Edition: Miracle à l’Italienne

par Marcelle Padovani |  publié le 22/03/2024

Des best-sellers grâce à un mariage d’amour littéraire entre le Nord surdéveloppé et le Sud créatif. Sans spaghettis, sans foot, sans sexe…

L'auteur italien Zerocalcare est photographié lors de la petite foire Piu Libri Piu Liberi, événement d'édition médiatique à Rome, en Italie, le 9 décembre 2023 - Photo Massimo Valicchia/NurPhoto

L’Italie de l’édition se frotte les mains. Les ventes de livres explosent dans la péninsule. Le marché du livre est aujourd’hui la première industrie culturelle péninsulaire. Bien avant le cinéma et la télévision. Pour comprendre ce succès, il faut remonter au temps du Covid. Lorsque les malades confinés à domicile cherchaient un exutoire à l’angoisse et à l’ennui. La traditionnelle créativité italienne a aussitôt satisfait ce besoin émergent avec une offre de plus en plus prolifique, balayant tous les secteurs du livre : de l’essai aux jeux, en passant par la cuisine ou même la confession.

Du coup, le chiffre d’affaires annuel frôle les 3 milliards 400 millions d’euros soit 300 millions de plus qu’en 2 019. 84 000 titres ont été mis en vente contre 58 000 il y a cinq ans. Une hausse de faramineuse de 30 %.  L’Association italienne des éditeurs (IAE) note qu’ 1 milliard 800 millions d’euros du chiffre d’affaires total proviennent de la vente en librairie, dans les supermarchés, les foires et les festivals.  Les libraires restent donc au bout du compte les premiers vendeurs de livres avant par exemple, les sites en ligne.


 Deux sagas familiales écrites par deux Italiennes ont la faveur du public. “ La portalettere”(la factrice), signée Francesca Iannone. L’histoire d’un couple, lui originaire du Sud, elle du Nord qui semble avoir du mal à s’adapter au Mezzogiorno, les provinces du sud de la botte… Mais elle réussira un concours, deviendra factrice, proche des gens, diffusant les nouvelles, intervenant dans les conflits, conseillant les amants. Un gros succès.

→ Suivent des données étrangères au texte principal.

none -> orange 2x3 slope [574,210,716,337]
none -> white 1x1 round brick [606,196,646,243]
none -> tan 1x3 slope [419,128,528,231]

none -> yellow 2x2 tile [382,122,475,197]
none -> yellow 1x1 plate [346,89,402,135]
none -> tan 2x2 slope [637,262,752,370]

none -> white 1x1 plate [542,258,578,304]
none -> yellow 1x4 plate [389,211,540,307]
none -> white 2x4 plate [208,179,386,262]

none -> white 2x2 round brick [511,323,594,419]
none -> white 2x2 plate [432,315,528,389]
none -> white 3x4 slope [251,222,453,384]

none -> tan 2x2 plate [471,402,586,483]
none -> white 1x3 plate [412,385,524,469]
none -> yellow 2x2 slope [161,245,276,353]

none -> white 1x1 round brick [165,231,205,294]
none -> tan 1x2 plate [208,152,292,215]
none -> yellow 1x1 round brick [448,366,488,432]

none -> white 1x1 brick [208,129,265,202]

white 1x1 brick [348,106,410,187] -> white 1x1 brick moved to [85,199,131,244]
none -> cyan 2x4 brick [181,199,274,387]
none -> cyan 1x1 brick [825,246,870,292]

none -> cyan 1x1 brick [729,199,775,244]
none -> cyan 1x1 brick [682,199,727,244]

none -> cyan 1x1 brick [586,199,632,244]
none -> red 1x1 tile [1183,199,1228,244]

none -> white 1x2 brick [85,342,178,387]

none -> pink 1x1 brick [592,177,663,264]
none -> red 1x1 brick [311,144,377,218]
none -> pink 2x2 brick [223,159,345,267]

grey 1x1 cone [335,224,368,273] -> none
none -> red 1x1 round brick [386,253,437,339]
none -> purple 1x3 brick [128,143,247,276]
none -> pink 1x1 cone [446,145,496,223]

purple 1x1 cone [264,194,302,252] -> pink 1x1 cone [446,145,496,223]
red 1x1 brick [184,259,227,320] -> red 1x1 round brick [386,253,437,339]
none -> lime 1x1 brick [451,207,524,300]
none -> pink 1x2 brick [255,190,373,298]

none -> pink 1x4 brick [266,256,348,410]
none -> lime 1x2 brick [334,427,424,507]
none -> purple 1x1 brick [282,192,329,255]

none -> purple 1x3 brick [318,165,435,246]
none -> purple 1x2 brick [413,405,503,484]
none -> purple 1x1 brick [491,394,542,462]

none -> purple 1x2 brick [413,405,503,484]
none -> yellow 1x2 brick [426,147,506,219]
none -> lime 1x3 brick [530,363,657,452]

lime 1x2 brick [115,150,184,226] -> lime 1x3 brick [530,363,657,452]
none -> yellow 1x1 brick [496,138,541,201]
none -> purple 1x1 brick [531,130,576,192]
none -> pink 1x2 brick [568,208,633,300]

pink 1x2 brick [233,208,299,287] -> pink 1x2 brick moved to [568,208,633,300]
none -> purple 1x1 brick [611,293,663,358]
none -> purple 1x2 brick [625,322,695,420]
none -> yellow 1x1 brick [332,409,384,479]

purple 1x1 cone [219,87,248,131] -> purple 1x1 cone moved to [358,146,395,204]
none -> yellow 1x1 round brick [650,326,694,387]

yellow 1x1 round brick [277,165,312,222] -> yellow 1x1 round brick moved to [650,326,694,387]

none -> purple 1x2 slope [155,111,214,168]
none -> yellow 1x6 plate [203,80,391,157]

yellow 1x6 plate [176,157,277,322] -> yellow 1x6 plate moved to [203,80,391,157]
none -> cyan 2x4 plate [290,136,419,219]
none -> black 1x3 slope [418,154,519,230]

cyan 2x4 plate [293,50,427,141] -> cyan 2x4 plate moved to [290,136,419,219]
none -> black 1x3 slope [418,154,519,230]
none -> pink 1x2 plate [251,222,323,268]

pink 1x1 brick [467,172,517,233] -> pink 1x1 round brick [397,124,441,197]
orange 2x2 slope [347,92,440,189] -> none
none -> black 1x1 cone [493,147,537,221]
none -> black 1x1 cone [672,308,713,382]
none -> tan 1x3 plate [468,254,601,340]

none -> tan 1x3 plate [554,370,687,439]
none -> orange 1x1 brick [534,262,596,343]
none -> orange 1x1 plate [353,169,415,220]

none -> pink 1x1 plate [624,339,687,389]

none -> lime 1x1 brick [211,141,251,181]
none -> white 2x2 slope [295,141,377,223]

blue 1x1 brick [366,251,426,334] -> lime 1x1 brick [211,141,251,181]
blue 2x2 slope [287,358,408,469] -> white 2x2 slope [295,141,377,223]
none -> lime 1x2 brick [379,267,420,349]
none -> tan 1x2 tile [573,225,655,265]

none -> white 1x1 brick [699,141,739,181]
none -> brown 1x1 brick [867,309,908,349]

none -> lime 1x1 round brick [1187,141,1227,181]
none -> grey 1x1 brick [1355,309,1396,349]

Un autre roman, toujours écrit par une femme, Ada d’Adamo. « Come d’Aria » (Comme de l’air), prix Strega 2023 (le Goncourt italien) est une lettre d’amour d’ une mère atteinte sur la cinquantaine d’une maladie grave, qui décide de dialoguer avec sa fille handicapée. Deux best-sellers au féminin qui ne parlent ni de spaghettis ni de foot ni de sexe, mais de maladie, de douleur et de la dialectique Nord-Sud toujours vitale en Italie.


Mais c’est en parlant avec les éditeurs que l’on comprend mieux le miracle éditorial en cours en Italie. Oui, encore un miracle! Lorenzo Di Giovanni, éditeur de Mondadori, la plus grande maison d’édition italienne, estime que la raison du succès reste liée au “pluralisme du monde éditorial”, aux antipodes de la forte concentration française. Avec d’un côté, installé a Milan, le “puissant regroupement du Nord », avec des grandes maisons comme Mondadori et Feltrinelli. De l’autre la floraison des PME de l’Italie centrale et méridionale, avec Rome comme capitale. “La portalettere “ est imprimée par Narrativa Nord, et “Comme de l’air” par Elliot, éditeur du Centre-Sud.


Il faut donc l’admettre. C’est encore la bonne vieille recette des titres italiens classiques qui l’emporte, mêlant la riche puissance productive d’un Nord surdéveloppé à la créativité culturelle éparpillée du Sud. Recette historique s’il en est.